What you should do: Copy every line in the entries below verbatim, keeping each line break, spelling, and punctuation mark unchanged.

###

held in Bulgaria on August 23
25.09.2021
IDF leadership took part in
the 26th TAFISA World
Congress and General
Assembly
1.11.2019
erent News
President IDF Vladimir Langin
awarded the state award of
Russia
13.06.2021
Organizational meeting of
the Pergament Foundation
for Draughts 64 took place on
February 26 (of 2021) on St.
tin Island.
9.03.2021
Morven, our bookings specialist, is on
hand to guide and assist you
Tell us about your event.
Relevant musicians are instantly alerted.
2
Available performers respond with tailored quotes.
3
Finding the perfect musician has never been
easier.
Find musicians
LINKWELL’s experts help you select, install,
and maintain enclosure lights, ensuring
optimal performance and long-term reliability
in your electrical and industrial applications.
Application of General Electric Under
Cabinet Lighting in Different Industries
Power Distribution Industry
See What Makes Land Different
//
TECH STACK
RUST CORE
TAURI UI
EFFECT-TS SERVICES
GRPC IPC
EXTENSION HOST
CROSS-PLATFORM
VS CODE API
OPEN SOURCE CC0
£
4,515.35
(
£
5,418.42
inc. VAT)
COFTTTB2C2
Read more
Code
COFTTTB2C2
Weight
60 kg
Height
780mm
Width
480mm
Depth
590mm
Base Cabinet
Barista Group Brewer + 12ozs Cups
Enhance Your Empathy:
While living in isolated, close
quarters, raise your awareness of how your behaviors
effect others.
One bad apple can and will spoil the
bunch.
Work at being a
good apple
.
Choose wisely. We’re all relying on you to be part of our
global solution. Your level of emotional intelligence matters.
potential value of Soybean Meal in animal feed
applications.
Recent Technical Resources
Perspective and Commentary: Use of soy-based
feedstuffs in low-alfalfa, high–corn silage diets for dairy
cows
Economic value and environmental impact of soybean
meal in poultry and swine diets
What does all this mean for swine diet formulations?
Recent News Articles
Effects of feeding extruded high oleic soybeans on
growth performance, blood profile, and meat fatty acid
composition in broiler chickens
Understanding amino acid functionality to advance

###

Result:
held in Bulgaria on August 23
25.09.2021
IDF leadership took part in
the 26th TAFISA World
Congress and General
Assembly
1.11.2019
erent News
President IDF Vladimir Langin
awarded the state award of
Russia
13.06.2021
Organizational meeting of
the Pergament Foundation
for Draughts 64 took place on
February 26 (of 2021) on St.
tin Island.
9.03.2021
Morven, our bookings specialist, is on
hand to guide and assist you
Tell us about your event.
Relevant musicians are instantly alerted.
2
Available performers respond with tailored quotes.
3
Finding the perfect musician has never been
easier.
Find musicians
LINKWELL’s experts help you select, install,
and maintain enclosure lights, ensuring
optimal performance and long-term reliability
in your electrical and industrial applications.
Application of General Electric Under
Cabinet Lighting in Different Industries
Power Distribution Industry
See What Makes Land Different
//
TECH STACK
RUST CORE
TAURI UI
EFFECT-TS SERVICES
GRPC IPC
EXTENSION HOST
CROSS-PLATFORM
VS CODE API
OPEN SOURCE CC0
£
4,515.35
(
£
5,418.42
inc. VAT)
COFTTTB2C2
Read more
Code
COFTTTB2C2
Weight
60 kg
Height
780mm
Width
480mm
Depth
590mm
Base Cabinet
Barista Group Brewer + 12ozs Cups
Enhance Your Empathy:
While living in isolated, close
quarters, raise your awareness of how your behaviors
effect others.
One bad apple can and will spoil the
bunch.
Work at being a
good apple
.
Choose wisely. We’re all relying on you to be part of our
global solution. Your level of emotional intelligence matters.
potential value of Soybean Meal in animal feed
applications.
Recent Technical Resources
Perspective and Commentary: Use of soy-based
feedstuffs in low-alfalfa, high–corn silage diets for dairy
cows
Economic value and environmental impact of soybean
meal in poultry and swine diets
What does all this mean for swine diet formulations?
Recent News Articles
Effects of feeding extruded high oleic soybeans on
growth performance, blood profile, and meat fatty acid
composition in broiler chickens
Understanding amino acid functionality to advance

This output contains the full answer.